There are a few things in life that make me happy.

Not the constant feeling of happiness that I feel through out the day though, more of a little bubbly feeling in the bottom of my stomach, kind of happy. This ‘happy’ is intense, it’s strong and it needs to be felt. I’m happy when I get photos printed off or finish a roll of film. I’m happy when I don’t have to wear pants and I can put a hoodie on. I feel this happy when I start a new book or get to drink a really good coffee. Clean sheets on my bed, a shower that for no inexplicable reason was way better than any shower I’ve ever had before. This list can go on forever, but the one thing that makes me the happiest, is writing. Just this simple activity of words on paper, or computer, gives me the greatest feeling.

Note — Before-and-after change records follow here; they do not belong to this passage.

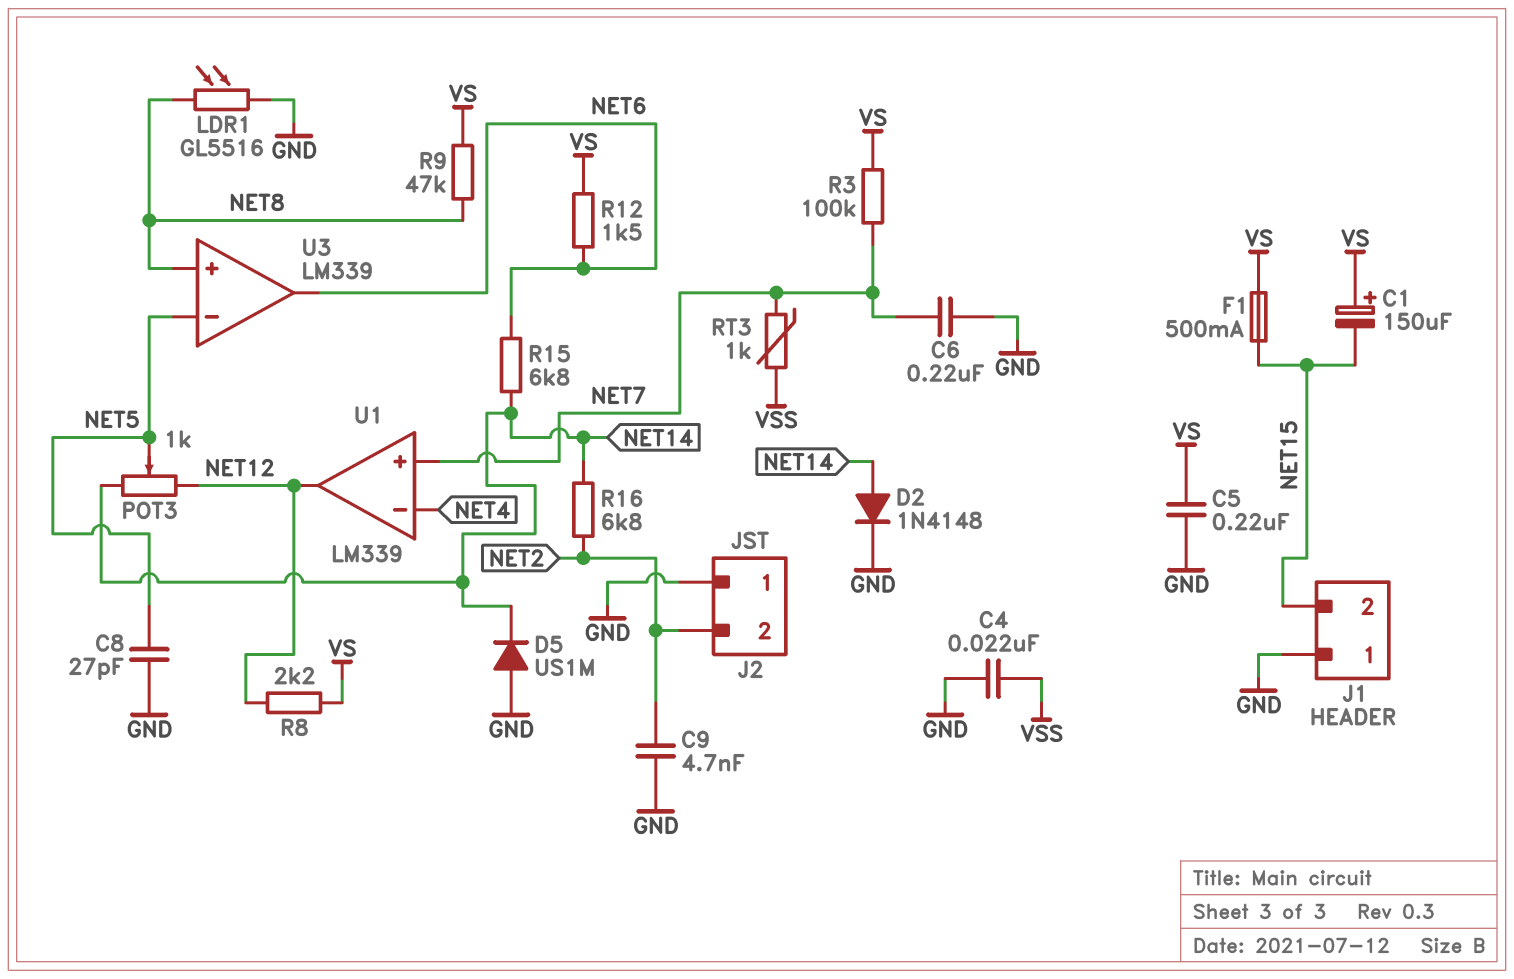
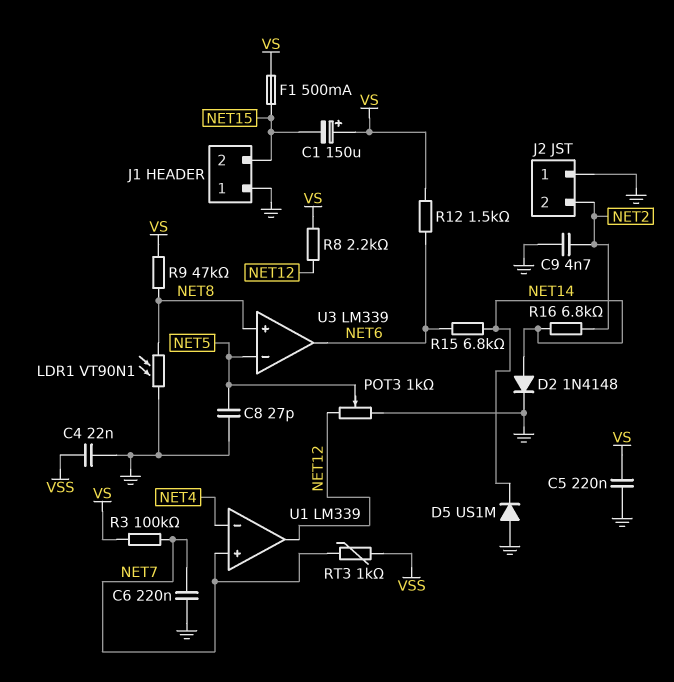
LDR1: GL5516 (GND, NET8) -> VT90N1 (GND, NET8)
POT3: 1k (NET12, NET14, wiper NET5) -> 1k (GND, NET12, wiper NET5)

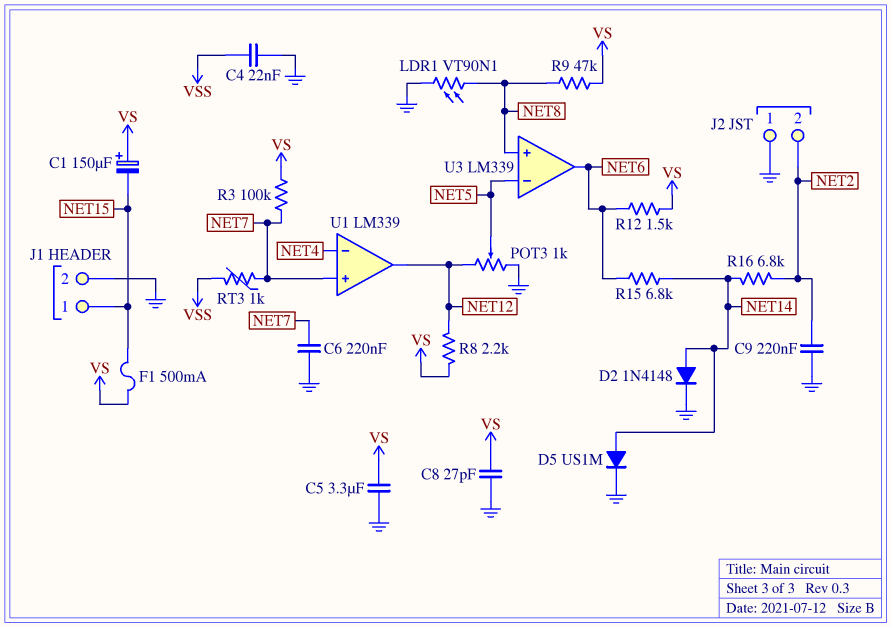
C5: 220nF (GND, VS) -> 3.3uF (GND, VS)
C8: 27pF (GND, NET5) -> 27pF (GND, VS)
C9: 4.7nF (GND, NET2) -> 220nF (GND, NET2)
D5: diode US1M (A GND, K NET14) -> diode US1M (A NET14, K GND)
J1 pin 1: GND -> NET15
J1 pin 2: NET15 -> GND

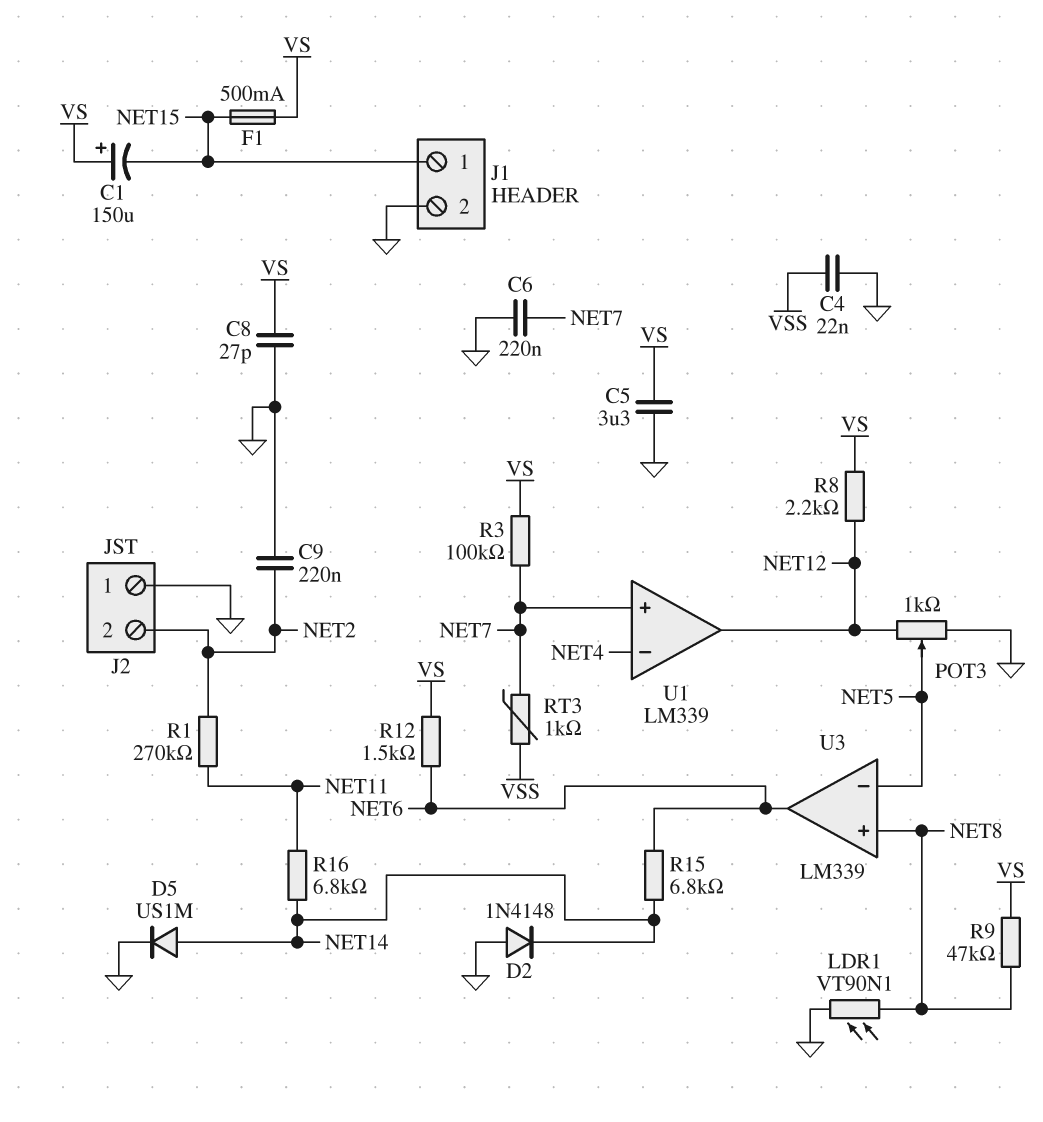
D2: diode 1N4148 (A NET14, K GND) -> diode 1N4148 (A GND, K NET14)
R1: none -> 270k (NET2, NET11)
R16: 6.8k (NET2, NET14) -> 6.8k (NET11, NET14)

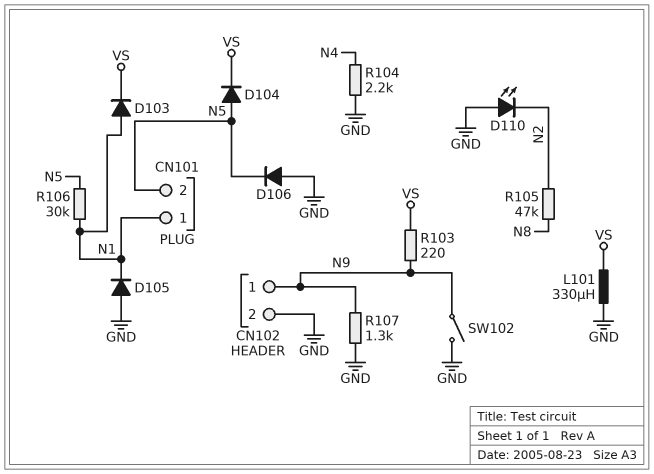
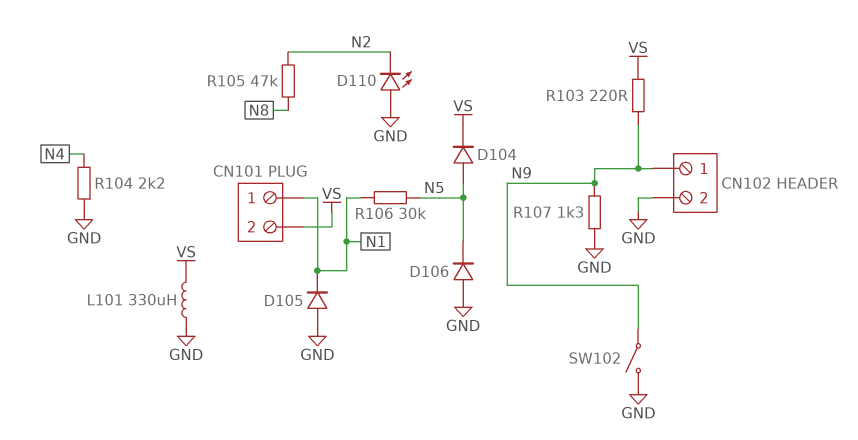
CN101 pin 2: N5 -> VS
D103: diode (A N1, K VS) -> none

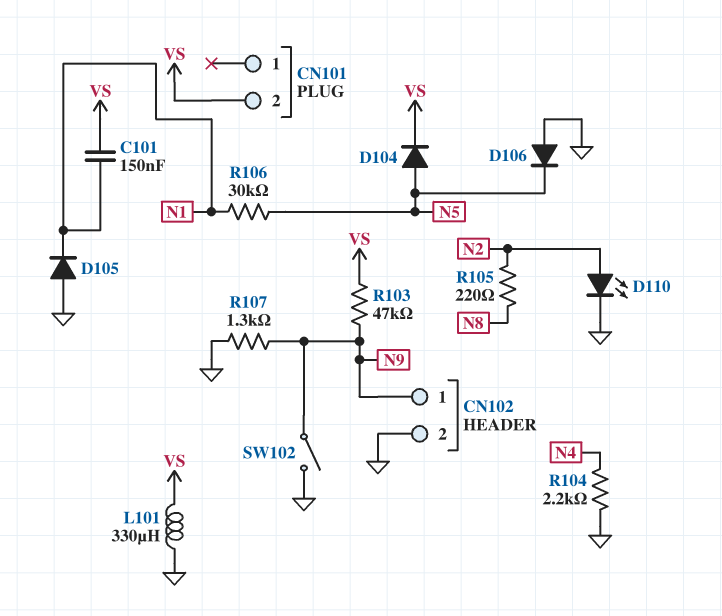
C101: none -> 150nF (N1, VS)
CN101 pin 1: N1 -> none
D110: LED (A GND, K N2) -> LED (A N2, K GND)
R103: 220 (N9, VS) -> 47k (N9, VS)
R105: 47k (N2, N8) -> 220 (N2, N8)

Writing makes me feel like I am being sucked through my pen into the paper, or through my fingertips and into the keyboard. My fingers cannot type fast enough because everything is moving in my head so quickly. I like to imagine there are little people jumping and dancing in my stomach, causing a huge commotion. When I think of anything half decent my heart beats faster, and I lean into the computer, like the closer I am to it the easier it will be for the ideas to come out. The entire process or moving my fingers, thinking and producing, re reading and correcting. The entire experience of writing is like therapy for me. I can put my feelings and thoughts into it, but I can put them in a way people hardy realize. It is a sneaky way to show how i feel and it gives me the biggest form of satisfaction. Writing is like creating a maze, but the walls of the maze are made with a piece of my soul.

This feeling, is the feeling people always talk about. This is what love is, and how lucky am I to have found it so early in my life.

I am looking for it in everything I do. New places, new people and new hobbies. So far I have found love when I read Roald Dahl, and when I am walking around a new city or on a new footpath. I have found it when I’m talking with my best friend and my family or seeing an incredible band live. What keeps me going, is all the other things in this world I could also love. All the choices and options I have in life that will introduce me to new experiences and will only add to the dancing people in my stomach

I don’t think anyone should ever stop looking for love. Once you stop looking, you stop feeding your soul, you stop nourishing your heart and your mind, and my soul has only just gotten hungry.